**Task instructions**
Gather every line of the material that contains the string "center", treating case as significant.

**Data shown**
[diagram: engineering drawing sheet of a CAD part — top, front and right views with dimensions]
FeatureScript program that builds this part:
* * *
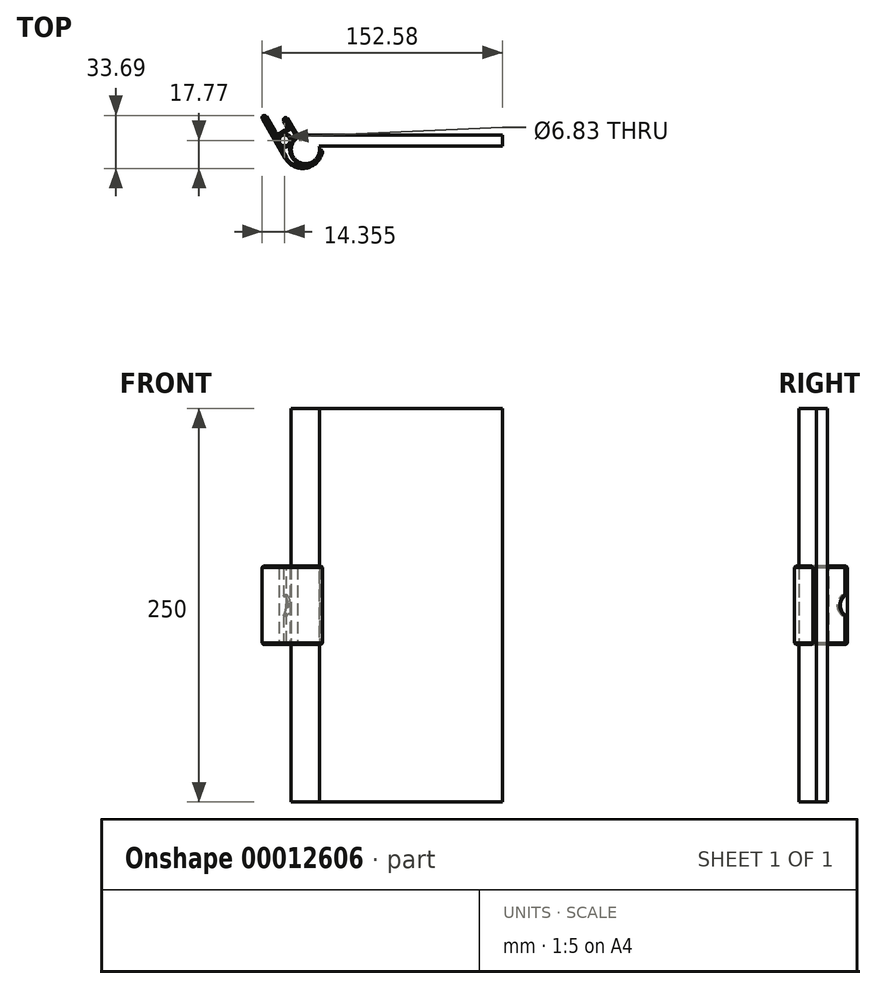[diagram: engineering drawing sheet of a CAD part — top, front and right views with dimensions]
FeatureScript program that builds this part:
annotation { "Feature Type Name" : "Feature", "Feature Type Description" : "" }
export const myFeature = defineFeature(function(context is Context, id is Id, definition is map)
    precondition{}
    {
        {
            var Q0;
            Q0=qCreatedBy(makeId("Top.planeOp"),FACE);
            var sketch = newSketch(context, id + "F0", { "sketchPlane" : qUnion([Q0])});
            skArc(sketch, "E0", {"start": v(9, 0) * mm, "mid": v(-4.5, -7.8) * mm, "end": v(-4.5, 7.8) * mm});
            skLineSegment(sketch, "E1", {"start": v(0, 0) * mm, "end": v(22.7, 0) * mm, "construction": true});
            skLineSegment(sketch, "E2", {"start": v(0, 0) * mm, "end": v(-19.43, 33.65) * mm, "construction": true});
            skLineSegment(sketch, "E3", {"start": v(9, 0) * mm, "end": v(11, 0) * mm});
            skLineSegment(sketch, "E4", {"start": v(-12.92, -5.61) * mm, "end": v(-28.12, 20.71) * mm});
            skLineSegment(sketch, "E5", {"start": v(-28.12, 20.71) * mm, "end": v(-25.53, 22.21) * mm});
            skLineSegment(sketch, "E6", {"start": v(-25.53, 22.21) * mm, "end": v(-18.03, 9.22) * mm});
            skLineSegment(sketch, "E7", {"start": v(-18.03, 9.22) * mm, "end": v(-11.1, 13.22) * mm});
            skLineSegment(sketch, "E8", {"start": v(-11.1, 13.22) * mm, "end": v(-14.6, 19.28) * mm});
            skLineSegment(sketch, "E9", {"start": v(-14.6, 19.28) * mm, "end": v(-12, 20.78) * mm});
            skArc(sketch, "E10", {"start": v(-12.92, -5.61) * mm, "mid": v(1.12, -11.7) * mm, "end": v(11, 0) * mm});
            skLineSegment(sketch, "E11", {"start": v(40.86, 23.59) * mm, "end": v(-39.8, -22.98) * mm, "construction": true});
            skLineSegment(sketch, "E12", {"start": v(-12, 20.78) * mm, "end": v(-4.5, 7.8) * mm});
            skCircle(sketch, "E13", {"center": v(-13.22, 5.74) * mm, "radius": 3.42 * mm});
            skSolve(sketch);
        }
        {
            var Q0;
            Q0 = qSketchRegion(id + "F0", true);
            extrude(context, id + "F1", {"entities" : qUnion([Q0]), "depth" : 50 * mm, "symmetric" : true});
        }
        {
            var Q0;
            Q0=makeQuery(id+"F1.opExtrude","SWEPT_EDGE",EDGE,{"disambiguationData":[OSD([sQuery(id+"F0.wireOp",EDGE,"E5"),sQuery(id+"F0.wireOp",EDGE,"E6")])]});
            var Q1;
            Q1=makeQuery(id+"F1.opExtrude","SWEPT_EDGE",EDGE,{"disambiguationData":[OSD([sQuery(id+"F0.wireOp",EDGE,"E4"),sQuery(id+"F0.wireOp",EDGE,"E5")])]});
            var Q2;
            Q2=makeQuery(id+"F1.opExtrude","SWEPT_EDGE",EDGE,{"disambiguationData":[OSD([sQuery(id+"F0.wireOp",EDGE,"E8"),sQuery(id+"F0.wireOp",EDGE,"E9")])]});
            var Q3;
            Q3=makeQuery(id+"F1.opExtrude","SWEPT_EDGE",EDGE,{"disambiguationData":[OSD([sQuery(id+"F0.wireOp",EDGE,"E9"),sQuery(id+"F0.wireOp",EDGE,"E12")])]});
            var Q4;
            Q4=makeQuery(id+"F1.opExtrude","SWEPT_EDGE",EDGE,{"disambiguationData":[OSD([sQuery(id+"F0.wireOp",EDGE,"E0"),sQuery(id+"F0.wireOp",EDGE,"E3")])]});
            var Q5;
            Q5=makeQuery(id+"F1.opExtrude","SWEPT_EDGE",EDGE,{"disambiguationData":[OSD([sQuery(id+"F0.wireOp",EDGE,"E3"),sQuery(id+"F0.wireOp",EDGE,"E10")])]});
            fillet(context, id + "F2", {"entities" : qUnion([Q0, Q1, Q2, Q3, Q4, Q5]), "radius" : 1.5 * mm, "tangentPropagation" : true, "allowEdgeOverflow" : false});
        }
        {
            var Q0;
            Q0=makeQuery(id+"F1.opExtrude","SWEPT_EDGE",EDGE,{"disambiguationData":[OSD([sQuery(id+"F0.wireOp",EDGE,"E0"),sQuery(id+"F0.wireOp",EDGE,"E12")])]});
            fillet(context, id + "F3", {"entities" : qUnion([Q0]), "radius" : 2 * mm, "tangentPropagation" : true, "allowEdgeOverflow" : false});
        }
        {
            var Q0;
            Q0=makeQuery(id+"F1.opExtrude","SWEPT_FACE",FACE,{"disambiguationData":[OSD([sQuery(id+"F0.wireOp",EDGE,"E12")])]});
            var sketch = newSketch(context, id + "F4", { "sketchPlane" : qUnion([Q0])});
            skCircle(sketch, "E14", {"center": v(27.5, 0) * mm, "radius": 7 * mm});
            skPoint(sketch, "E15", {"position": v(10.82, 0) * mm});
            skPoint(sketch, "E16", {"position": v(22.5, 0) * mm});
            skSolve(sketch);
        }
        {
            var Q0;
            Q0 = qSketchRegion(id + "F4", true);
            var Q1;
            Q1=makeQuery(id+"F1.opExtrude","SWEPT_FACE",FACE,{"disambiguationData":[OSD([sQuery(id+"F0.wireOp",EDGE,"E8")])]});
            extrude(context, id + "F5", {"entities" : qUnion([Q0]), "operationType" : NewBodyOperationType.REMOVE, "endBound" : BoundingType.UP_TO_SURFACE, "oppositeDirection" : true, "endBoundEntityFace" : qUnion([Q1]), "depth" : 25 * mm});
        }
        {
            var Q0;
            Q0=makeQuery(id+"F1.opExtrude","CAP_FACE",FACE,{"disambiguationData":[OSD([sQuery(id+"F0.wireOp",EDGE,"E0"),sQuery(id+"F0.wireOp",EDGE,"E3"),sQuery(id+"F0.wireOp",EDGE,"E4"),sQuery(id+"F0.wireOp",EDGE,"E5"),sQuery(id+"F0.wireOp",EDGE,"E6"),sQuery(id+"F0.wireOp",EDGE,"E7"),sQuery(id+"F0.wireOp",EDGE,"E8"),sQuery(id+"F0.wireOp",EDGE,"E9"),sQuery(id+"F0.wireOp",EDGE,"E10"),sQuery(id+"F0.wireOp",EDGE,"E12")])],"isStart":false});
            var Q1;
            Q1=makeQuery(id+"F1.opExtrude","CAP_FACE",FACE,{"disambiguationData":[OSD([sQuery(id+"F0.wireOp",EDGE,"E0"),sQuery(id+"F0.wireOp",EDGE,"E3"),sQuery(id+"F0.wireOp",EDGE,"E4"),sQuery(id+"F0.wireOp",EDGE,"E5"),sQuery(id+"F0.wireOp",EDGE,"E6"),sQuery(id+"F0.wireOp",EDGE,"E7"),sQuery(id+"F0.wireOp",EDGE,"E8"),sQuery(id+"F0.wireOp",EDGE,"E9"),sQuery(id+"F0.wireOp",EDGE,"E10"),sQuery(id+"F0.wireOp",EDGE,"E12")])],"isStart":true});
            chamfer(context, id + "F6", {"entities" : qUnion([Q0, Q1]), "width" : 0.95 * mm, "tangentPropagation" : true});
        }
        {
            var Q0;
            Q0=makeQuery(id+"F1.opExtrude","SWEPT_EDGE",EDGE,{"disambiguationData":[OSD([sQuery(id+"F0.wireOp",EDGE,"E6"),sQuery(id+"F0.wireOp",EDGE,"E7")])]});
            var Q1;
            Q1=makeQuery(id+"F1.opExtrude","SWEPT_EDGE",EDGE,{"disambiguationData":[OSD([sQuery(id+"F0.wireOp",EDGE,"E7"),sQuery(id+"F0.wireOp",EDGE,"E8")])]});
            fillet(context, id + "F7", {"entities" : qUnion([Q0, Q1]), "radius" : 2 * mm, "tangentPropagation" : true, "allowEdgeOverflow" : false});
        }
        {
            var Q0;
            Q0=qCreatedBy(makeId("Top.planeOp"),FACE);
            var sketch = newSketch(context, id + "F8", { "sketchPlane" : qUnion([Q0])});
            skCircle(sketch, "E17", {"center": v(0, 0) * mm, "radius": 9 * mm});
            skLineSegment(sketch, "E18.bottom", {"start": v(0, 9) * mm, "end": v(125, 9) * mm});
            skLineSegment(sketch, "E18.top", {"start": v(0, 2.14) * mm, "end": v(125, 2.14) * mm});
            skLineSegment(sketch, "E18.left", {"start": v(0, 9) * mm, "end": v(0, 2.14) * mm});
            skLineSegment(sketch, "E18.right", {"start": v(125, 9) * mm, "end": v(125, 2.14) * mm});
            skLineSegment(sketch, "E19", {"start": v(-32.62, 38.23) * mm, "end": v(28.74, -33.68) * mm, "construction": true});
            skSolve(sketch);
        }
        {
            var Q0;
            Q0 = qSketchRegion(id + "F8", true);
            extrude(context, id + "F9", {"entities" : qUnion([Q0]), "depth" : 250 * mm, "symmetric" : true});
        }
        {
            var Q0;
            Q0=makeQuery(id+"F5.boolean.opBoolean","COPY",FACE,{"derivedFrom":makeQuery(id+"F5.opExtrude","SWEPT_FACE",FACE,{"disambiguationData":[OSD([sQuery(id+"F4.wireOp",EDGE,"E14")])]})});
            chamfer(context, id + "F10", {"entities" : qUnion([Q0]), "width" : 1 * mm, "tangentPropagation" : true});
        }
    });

**The output**
            skCircle(sketch, "E13", {"center": v(-13.22, 5.74) * mm, "radius": 3.42 * mm});
            skCircle(sketch, "E14", {"center": v(27.5, 0) * mm, "radius": 7 * mm});
            skCircle(sketch, "E17", {"center": v(0, 0) * mm, "radius": 9 * mm});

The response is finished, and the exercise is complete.